Mayor David N. Cicilline this week announced the City’s partnership with AS220 and the Massachusetts Institute of Technology (MIT) in creating an innovative public technology workshop in downtown Providence. AS220 Labs will make Providence one of 20 sites worldwide to host a fabrication laboratory – commonly called a Fab Lab – developed by MIT. Fab Labs provide training and public access to technology and equipment that enable anyone to design on a computer and instantly build new products and inventions.
Some of MIT’s Fab Labs have been established in inner-city Boston, rural India, South Africa, and the north of Norway. Projects being developed and produced in Fab Labs include solar and wind-powered turbines, thin-client computers and wireless data networks, analytical instrumentation for agriculture and health care, custom housing, and rapid prototyping of machines.
Brown University, RISD and Johnson & Wales University also are engaged in discussion with AS220 Labs about future collaborations.
“This is a tremendous opportunity for the City of Providence to build upon its knowledge economy and its reputation as an emerging, world-class location,” said Providence Mayor David N. Cicilline. “Through the Providence Economic Development Partnership, we were able to provide $1.6 million to advance the Mercantile Block development, for creating much-needed artist work-and live-space in the heart of downtown. Seeing the commitment of MIT to endorse this effort and our other outstanding universities and colleges to bring this incubator space to fruition, is immensely gratifying.”
AS220 Labs, which is currently housed with its youth program in the organization’s Empire Street complex, will relocate to AS220’s Mercantile Block building, after the development project is complete in 2010.

The Mercantile is the third - and largest - building in downtown that AS220 will have rehabilitated and transformed into a vibrant, mixed-use complex serving artists and the community.
“We are very excited about the development of AS220 Labs – most importantly because of the institutional partnerships that are developing around the project,” said Umberto Crenca, founder and artistic director of AS220. “Mayor Cicilline and the City of Providence have once again stepped up to support AS220’s latest initiative. AS220 Labs will be a unique, dynamic and accessible resource for the city and the entire state of Rhode Island.”
The Providence Fab Lab – housed at AS220 Labs and one of 20 worldwide – will offer a networked group of industrial-grade fabrication and electronics tools developed as the educational outreach program of the MIT Center for Bits and Atoms (CBA). The Providence Fab Lab’s equipment and training will enable entrepreneurs, inventors, young people and the general public to envision new products and take them from the drawing board to the micro-business stage.
“The prospect of having AS220’s extended community join the Fab Lab network is exciting,”said Neil Gershenfeld, director of the MIT Center for Bits and Atoms. “Providence Fab Lab will be positioned to attract a range of users, from inventive children to entrepreneurial alumni of local colleges. The AS220 team and its partners are positioned to help this vibrant community take full advantage of the network’s capabilities.”

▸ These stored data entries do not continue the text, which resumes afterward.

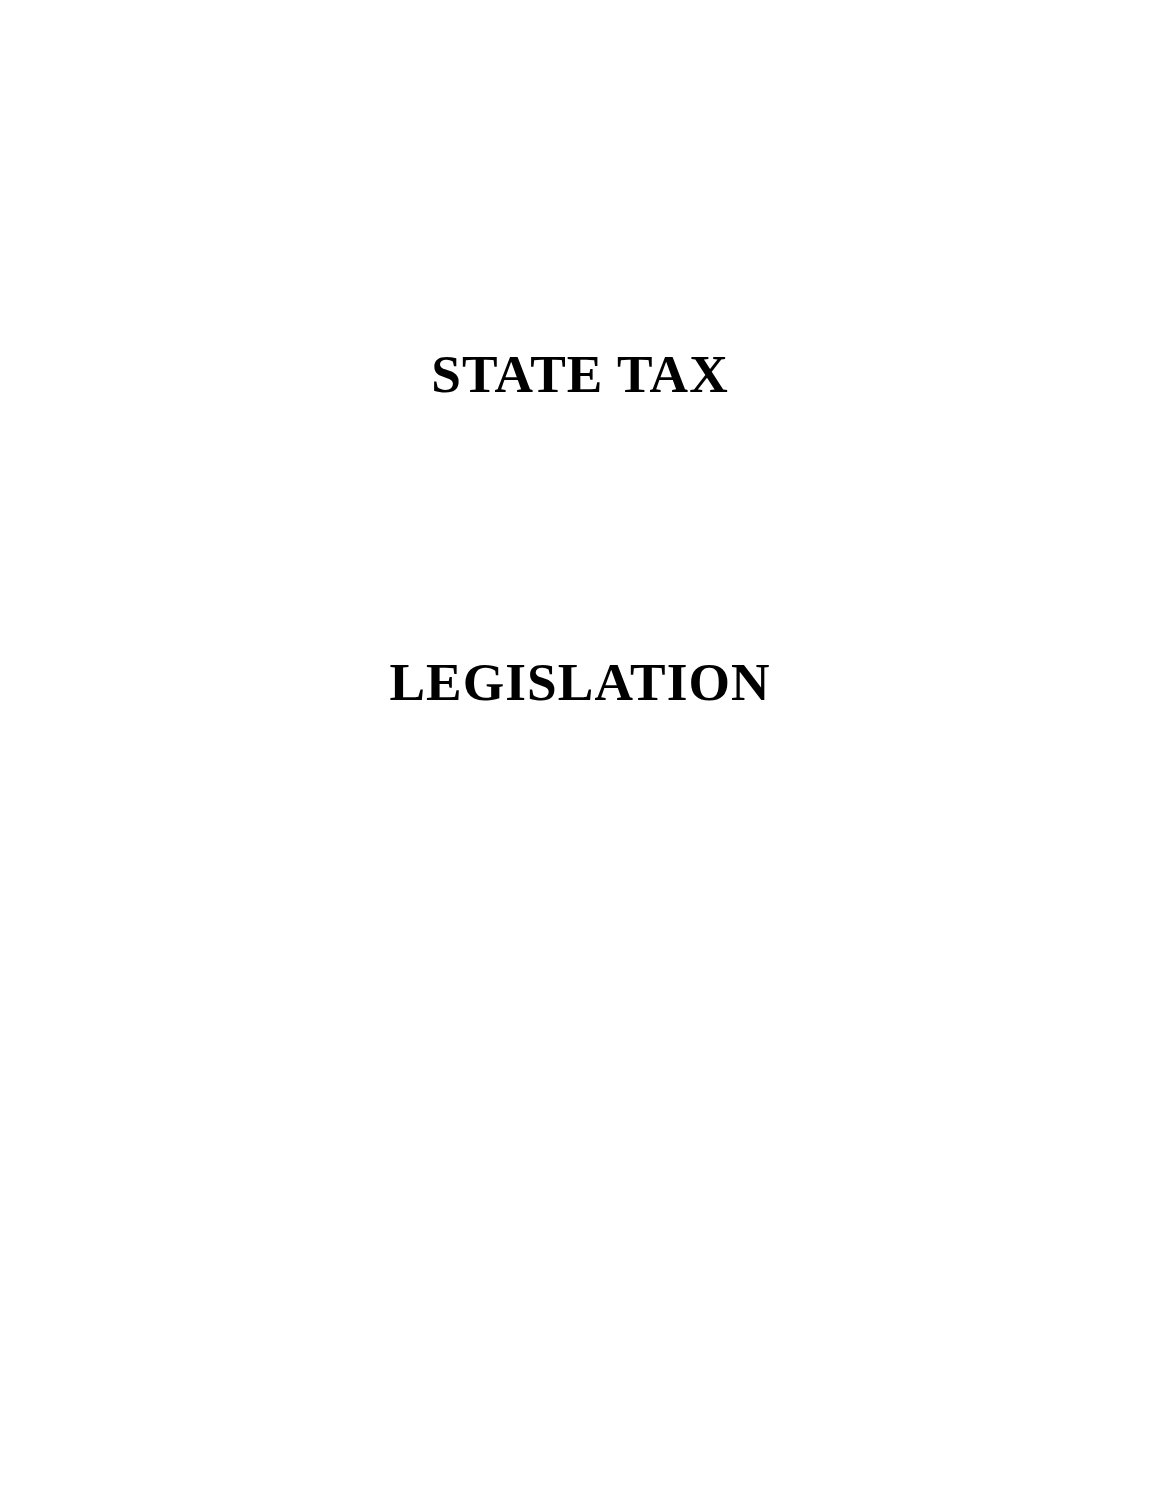STATE TAX
LEGISLATION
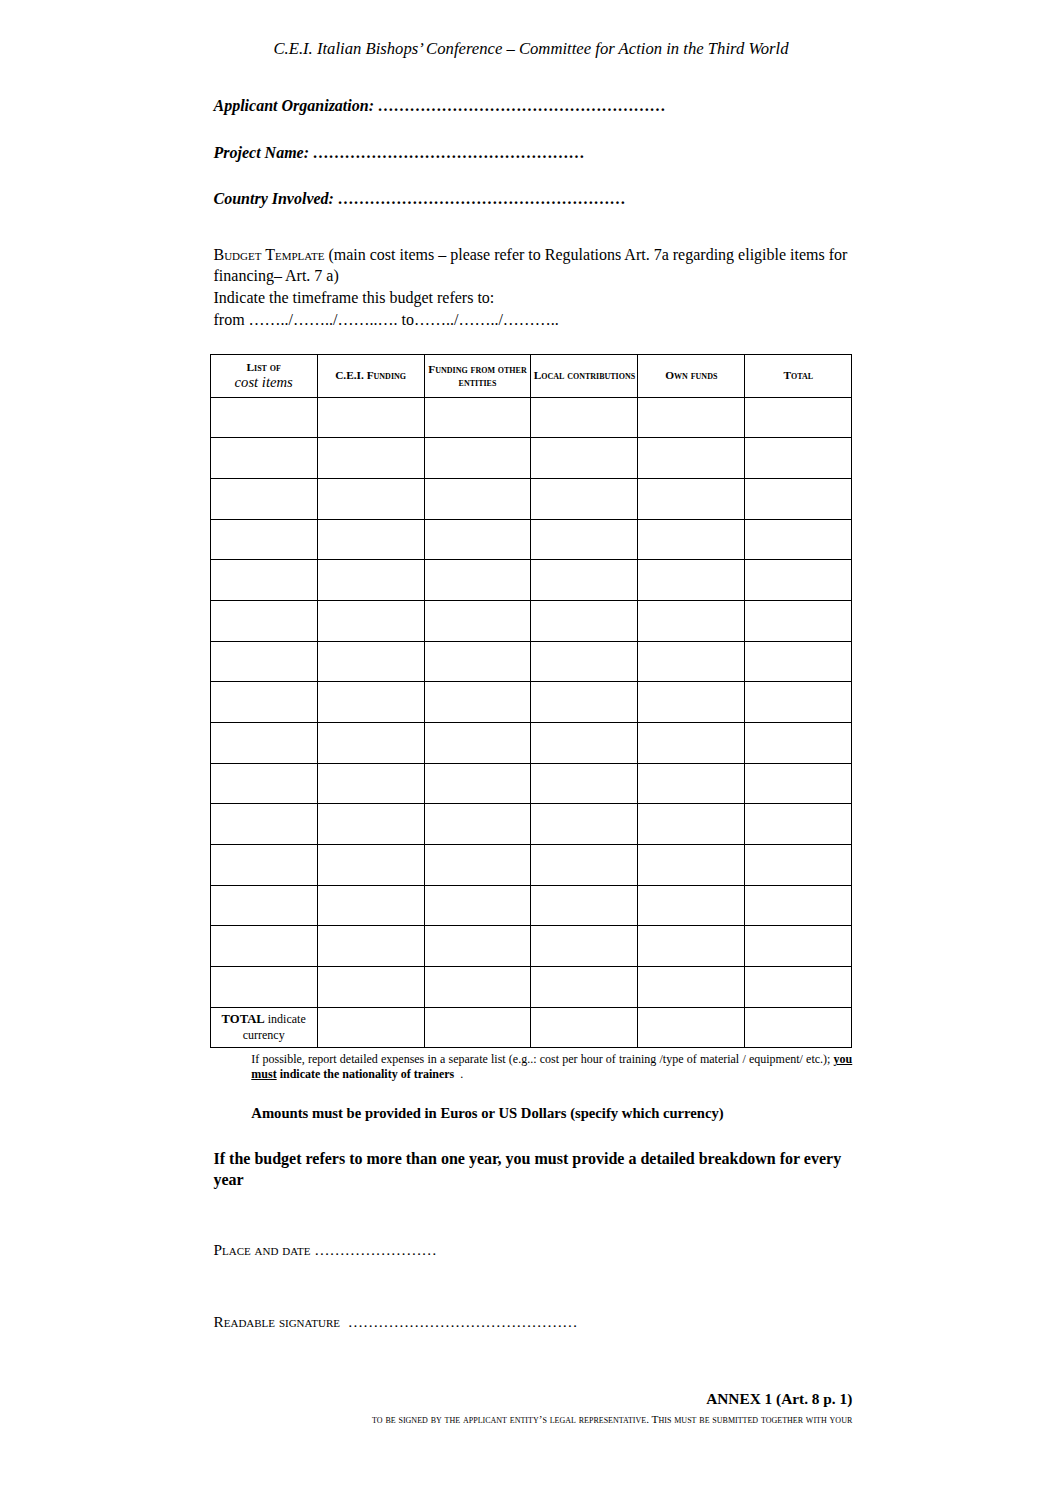C.E.I. Italian Bishops’ Conference – Committee for Action in the Third World
Applicant Organization: ………………………………………………
Project Name: ……………………………………………
Country Involved: ………………………………………………
Budget Template (main cost items – please refer to Regulations Art. 7a regarding eligible items for financing– Art. 7 a)
Indicate the timeframe this budget refers to:
from ……../……../……..…. to……../……../………..
| List of cost items | C.E.I. Funding | Funding from other entities | Local contributions | Own funds | Total |
| --- | --- | --- | --- | --- | --- |
| TOTAL indicate currency | | | | | |
If possible, report detailed expenses in a separate list (e.g..: cost per hour of training /type of material / equipment/ etc.); you must indicate the nationality of trainers .
Amounts must be provided in Euros or US Dollars (specify which currency)
If the budget refers to more than one year, you must provide a detailed breakdown for every year
Place and date ……………………
Readable signature ………………………………………
ANNEX 1 (Art. 8 p. 1) to be signed by the applicant entity’s legal representative. This must be submitted together with your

“This is a powerful partnership that brings research, design and education together to inspire innovation,” said Clyde Briant, Brown University’s vice president for research. “As a partner in the overall effort to grow our knowledge-based economy in Providence and Rhode Island, Brown is pleased to be part of this entrepreneurial and forward-looking collaboration that reaches across institutional and disciplinary boundaries.”
“Always an innovator, AS220 has again taken the first steps in uniting the knowledge-based community in Providence,” said Francis X. Tweedie, dean of the Johnson & Wales University School of Technology. “The Providence Fab Lab – and its associated studios – will offer a unique venue for our students to advance their creative technology practice and further collaborate with Rhode Island’s vibrant creative community.”
“At RISD, the faculty and students are continually exploring new ways to approach and think through how things are conceived and made, and how they live in the world,” said RISD Provost Jessie Shefrin. “The establishment of a Fab Lab in Providence is exciting for the whole community and offers an amazing opportunity to investigate ideas that challenge the interface between art, design and technology in new and unexpected ways.”
“We are excited by the opportunity to have a Fab Lab in Providence,” said James V. DeRentis, chief business officer at Bank Rhode Island, and a member of the AS220 Labs Advisory Group. “AS220 is once again on the cutting edge in helping to grow our creative economy.”
Founded in 1985, AS220 is a nationally renowned nonprofit organization of artists, designers, makers and innovators engaging thousands of people each month in arts, technology and education opportunities and programs. It operates a youth resource center, a performance stage, four visual art galleries, two darkrooms, a community print shop, and provides 40 artists affordable residential and work studios. AS220 also incubates other nonprofits in the start-up stage, and has provided affordable space, acted as fiscal agent and given technical assistance to a handful of organizations that have gone on to become celebrated contributors to Providence’s community and economy.